(Collected data entries)
══════════
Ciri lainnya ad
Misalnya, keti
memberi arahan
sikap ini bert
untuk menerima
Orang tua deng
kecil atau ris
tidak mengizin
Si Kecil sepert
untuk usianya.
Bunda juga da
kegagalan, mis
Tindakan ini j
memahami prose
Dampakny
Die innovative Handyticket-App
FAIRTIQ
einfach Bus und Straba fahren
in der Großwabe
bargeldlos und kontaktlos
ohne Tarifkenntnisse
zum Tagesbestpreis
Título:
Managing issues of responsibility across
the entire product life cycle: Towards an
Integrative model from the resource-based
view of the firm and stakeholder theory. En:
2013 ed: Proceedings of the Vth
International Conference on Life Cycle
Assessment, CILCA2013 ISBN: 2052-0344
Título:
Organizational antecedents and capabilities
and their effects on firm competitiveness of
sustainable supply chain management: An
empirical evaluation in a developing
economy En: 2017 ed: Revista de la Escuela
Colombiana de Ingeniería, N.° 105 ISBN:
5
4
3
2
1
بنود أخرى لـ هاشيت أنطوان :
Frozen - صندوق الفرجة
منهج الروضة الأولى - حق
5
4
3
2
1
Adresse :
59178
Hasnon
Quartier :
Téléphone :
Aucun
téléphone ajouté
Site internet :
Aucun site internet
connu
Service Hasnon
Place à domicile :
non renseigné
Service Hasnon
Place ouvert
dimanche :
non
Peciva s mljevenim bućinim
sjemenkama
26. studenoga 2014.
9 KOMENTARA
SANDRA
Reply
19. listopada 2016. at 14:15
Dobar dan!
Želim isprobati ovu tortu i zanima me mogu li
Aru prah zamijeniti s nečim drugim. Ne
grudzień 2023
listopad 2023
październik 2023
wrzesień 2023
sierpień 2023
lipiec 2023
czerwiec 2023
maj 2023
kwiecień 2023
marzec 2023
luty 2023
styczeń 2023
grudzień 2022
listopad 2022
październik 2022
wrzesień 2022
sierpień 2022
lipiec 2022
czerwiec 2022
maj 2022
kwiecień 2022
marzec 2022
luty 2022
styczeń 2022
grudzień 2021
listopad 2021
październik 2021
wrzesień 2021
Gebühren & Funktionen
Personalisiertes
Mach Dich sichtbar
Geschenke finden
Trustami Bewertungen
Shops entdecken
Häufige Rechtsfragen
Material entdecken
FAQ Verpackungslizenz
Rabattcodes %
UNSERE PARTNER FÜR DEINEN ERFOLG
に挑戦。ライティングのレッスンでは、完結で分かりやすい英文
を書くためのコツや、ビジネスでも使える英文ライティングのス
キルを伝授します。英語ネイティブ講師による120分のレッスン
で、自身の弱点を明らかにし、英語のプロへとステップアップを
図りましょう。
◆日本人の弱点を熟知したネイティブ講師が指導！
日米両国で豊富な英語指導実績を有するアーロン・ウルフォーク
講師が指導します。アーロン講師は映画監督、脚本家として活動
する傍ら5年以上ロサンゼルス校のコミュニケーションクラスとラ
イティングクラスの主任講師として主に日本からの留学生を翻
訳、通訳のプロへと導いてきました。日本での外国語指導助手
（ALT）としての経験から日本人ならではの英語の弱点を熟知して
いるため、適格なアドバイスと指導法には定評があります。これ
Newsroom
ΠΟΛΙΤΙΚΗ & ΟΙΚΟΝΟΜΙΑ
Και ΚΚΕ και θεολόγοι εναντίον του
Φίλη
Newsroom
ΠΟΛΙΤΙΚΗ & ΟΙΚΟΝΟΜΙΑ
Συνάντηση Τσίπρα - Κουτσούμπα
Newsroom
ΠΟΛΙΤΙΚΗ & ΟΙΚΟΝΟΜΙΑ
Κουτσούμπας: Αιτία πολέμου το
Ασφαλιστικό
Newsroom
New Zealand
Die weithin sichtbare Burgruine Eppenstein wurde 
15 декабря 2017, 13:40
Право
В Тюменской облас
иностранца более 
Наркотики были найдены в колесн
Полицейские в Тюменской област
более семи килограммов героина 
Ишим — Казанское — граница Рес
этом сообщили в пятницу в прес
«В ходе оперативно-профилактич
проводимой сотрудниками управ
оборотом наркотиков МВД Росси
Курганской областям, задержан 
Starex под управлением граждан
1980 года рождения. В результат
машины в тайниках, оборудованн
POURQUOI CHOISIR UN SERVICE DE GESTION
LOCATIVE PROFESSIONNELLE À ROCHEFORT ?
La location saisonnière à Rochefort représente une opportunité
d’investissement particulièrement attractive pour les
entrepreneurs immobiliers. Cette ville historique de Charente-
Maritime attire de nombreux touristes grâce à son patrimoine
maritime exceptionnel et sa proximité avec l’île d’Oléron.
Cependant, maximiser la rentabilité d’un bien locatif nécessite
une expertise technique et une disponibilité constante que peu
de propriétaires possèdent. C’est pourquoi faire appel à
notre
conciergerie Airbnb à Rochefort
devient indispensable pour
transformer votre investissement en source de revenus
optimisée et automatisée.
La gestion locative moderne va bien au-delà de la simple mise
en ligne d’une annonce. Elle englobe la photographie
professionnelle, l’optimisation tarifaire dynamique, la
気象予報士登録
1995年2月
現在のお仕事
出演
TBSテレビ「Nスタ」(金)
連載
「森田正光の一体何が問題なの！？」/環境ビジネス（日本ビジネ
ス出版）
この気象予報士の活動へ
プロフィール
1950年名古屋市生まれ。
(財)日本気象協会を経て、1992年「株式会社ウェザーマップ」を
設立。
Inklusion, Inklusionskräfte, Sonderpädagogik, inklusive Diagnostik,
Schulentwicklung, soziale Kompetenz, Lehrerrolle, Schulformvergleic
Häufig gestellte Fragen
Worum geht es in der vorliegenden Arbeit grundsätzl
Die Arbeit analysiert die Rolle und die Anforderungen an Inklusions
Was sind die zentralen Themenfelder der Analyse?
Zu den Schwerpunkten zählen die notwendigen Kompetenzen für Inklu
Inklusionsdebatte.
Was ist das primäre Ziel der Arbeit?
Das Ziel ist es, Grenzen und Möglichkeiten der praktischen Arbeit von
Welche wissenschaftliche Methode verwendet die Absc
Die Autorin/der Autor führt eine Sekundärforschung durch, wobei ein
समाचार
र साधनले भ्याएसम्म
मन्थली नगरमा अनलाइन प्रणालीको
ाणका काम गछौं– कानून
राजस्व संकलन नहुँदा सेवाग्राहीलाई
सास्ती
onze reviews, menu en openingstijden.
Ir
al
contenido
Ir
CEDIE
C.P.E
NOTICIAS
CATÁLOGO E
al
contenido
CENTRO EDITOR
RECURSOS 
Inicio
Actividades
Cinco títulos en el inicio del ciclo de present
══════════
- _Assigned task_
Copy every line of the rows above again without changing anything.

- _Final answer_
Ciri lainnya ad
Misalnya, keti
memberi arahan
sikap ini bert
untuk menerima
Orang tua deng
kecil atau ris
tidak mengizin
Si Kecil sepert
untuk usianya.
Bunda juga da
kegagalan, mis
Tindakan ini j
memahami prose
Dampakny
Die innovative Handyticket-App
FAIRTIQ
einfach Bus und Straba fahren
in der Großwabe
bargeldlos und kontaktlos
ohne Tarifkenntnisse
zum Tagesbestpreis
Título:
Managing issues of responsibility across
the entire product life cycle: Towards an
Integrative model from the resource-based
view of the firm and stakeholder theory. En:
2013 ed: Proceedings of the Vth
International Conference on Life Cycle
Assessment, CILCA2013 ISBN: 2052-0344
Título:
Organizational antecedents and capabilities
and their effects on firm competitiveness of
sustainable supply chain management: An
empirical evaluation in a developing
economy En: 2017 ed: Revista de la Escuela
Colombiana de Ingeniería, N.° 105 ISBN:
5
4
3
2
1
بنود أخرى لـ هاشيت أنطوان :
Frozen - صندوق الفرجة
منهج الروضة الأولى - حق
5
4
3
2
1
Adresse :
59178
Hasnon
Quartier :
Téléphone :
Aucun
téléphone ajouté
Site internet :
Aucun site internet
connu
Service Hasnon
Place à domicile :
non renseigné
Service Hasnon
Place ouvert
dimanche :
non
Peciva s mljevenim bućinim
sjemenkama
26. studenoga 2014.
9 KOMENTARA
SANDRA
Reply
19. listopada 2016. at 14:15
Dobar dan!
Želim isprobati ovu tortu i zanima me mogu li
Aru prah zamijeniti s nečim drugim. Ne
grudzień 2023
listopad 2023
październik 2023
wrzesień 2023
sierpień 2023
lipiec 2023
czerwiec 2023
maj 2023
kwiecień 2023
marzec 2023
luty 2023
styczeń 2023
grudzień 2022
listopad 2022
październik 2022
wrzesień 2022
sierpień 2022
lipiec 2022
czerwiec 2022
maj 2022
kwiecień 2022
marzec 2022
luty 2022
styczeń 2022
grudzień 2021
listopad 2021
październik 2021
wrzesień 2021
Gebühren & Funktionen
Personalisiertes
Mach Dich sichtbar
Geschenke finden
Trustami Bewertungen
Shops entdecken
Häufige Rechtsfragen
Material entdecken
FAQ Verpackungslizenz
Rabattcodes %
UNSERE PARTNER FÜR DEINEN ERFOLG
に挑戦。ライティングのレッスンでは、完結で分かりやすい英文
を書くためのコツや、ビジネスでも使える英文ライティングのス
キルを伝授します。英語ネイティブ講師による120分のレッスン
で、自身の弱点を明らかにし、英語のプロへとステップアップを
図りましょう。
◆日本人の弱点を熟知したネイティブ講師が指導！
日米両国で豊富な英語指導実績を有するアーロン・ウルフォーク
講師が指導します。アーロン講師は映画監督、脚本家として活動
する傍ら5年以上ロサンゼルス校のコミュニケーションクラスとラ
イティングクラスの主任講師として主に日本からの留学生を翻
訳、通訳のプロへと導いてきました。日本での外国語指導助手
（ALT）としての経験から日本人ならではの英語の弱点を熟知して
いるため、適格なアドバイスと指導法には定評があります。これ
Newsroom
ΠΟΛΙΤΙΚΗ & ΟΙΚΟΝΟΜΙΑ
Και ΚΚΕ και θεολόγοι εναντίον του
Φίλη
Newsroom
ΠΟΛΙΤΙΚΗ & ΟΙΚΟΝΟΜΙΑ
Συνάντηση Τσίπρα - Κουτσούμπα
Newsroom
ΠΟΛΙΤΙΚΗ & ΟΙΚΟΝΟΜΙΑ
Κουτσούμπας: Αιτία πολέμου το
Ασφαλιστικό
Newsroom
New Zealand
Die weithin sichtbare Burgruine Eppenstein wurde 
15 декабря 2017, 13:40
Право
В Тюменской облас
иностранца более 
Наркотики были найдены в колесн
Полицейские в Тюменской област
более семи килограммов героина 
Ишим — Казанское — граница Рес
этом сообщили в пятницу в прес
«В ходе оперативно-профилактич
проводимой сотрудниками управ
оборотом наркотиков МВД Росси
Курганской областям, задержан 
Starex под управлением граждан
1980 года рождения. В результат
машины в тайниках, оборудованн
POURQUOI CHOISIR UN SERVICE DE GESTION
LOCATIVE PROFESSIONNELLE À ROCHEFORT ?
La location saisonnière à Rochefort représente une opportunité
d’investissement particulièrement attractive pour les
entrepreneurs immobiliers. Cette ville historique de Charente-
Maritime attire de nombreux touristes grâce à son patrimoine
maritime exceptionnel et sa proximité avec l’île d’Oléron.
Cependant, maximiser la rentabilité d’un bien locatif nécessite
une expertise technique et une disponibilité constante que peu
de propriétaires possèdent. C’est pourquoi faire appel à
notre
conciergerie Airbnb à Rochefort
devient indispensable pour
transformer votre investissement en source de revenus
optimisée et automatisée.
La gestion locative moderne va bien au-delà de la simple mise
en ligne d’une annonce. Elle englobe la photographie
professionnelle, l’optimisation tarifaire dynamique, la
気象予報士登録
1995年2月
現在のお仕事
出演
TBSテレビ「Nスタ」(金)
連載
「森田正光の一体何が問題なの！？」/環境ビジネス（日本ビジネ
ス出版）
この気象予報士の活動へ
プロフィール
1950年名古屋市生まれ。
(財)日本気象協会を経て、1992年「株式会社ウェザーマップ」を
設立。
Inklusion, Inklusionskräfte, Sonderpädagogik, inklusive Diagnostik,
Schulentwicklung, soziale Kompetenz, Lehrerrolle, Schulformvergleic
Häufig gestellte Fragen
Worum geht es in der vorliegenden Arbeit grundsätzl
Die Arbeit analysiert die Rolle und die Anforderungen an Inklusions
Was sind die zentralen Themenfelder der Analyse?
Zu den Schwerpunkten zählen die notwendigen Kompetenzen für Inklu
Inklusionsdebatte.
Was ist das primäre Ziel der Arbeit?
Das Ziel ist es, Grenzen und Möglichkeiten der praktischen Arbeit von
Welche wissenschaftliche Methode verwendet die Absc
Die Autorin/der Autor führt eine Sekundärforschung durch, wobei ein
समाचार
र साधनले भ्याएसम्म
मन्थली नगरमा अनलाइन प्रणालीको
ाणका काम गछौं– कानून
राजस्व संकलन नहुँदा सेवाग्राहीलाई
सास्ती
onze reviews, menu en openingstijden.
Ir
al
contenido
Ir
CEDIE
C.P.E
NOTICIAS
CATÁLOGO E
al
contenido
CENTRO EDITOR
RECURSOS 
Inicio
Actividades
Cinco títulos en el inicio del ciclo de present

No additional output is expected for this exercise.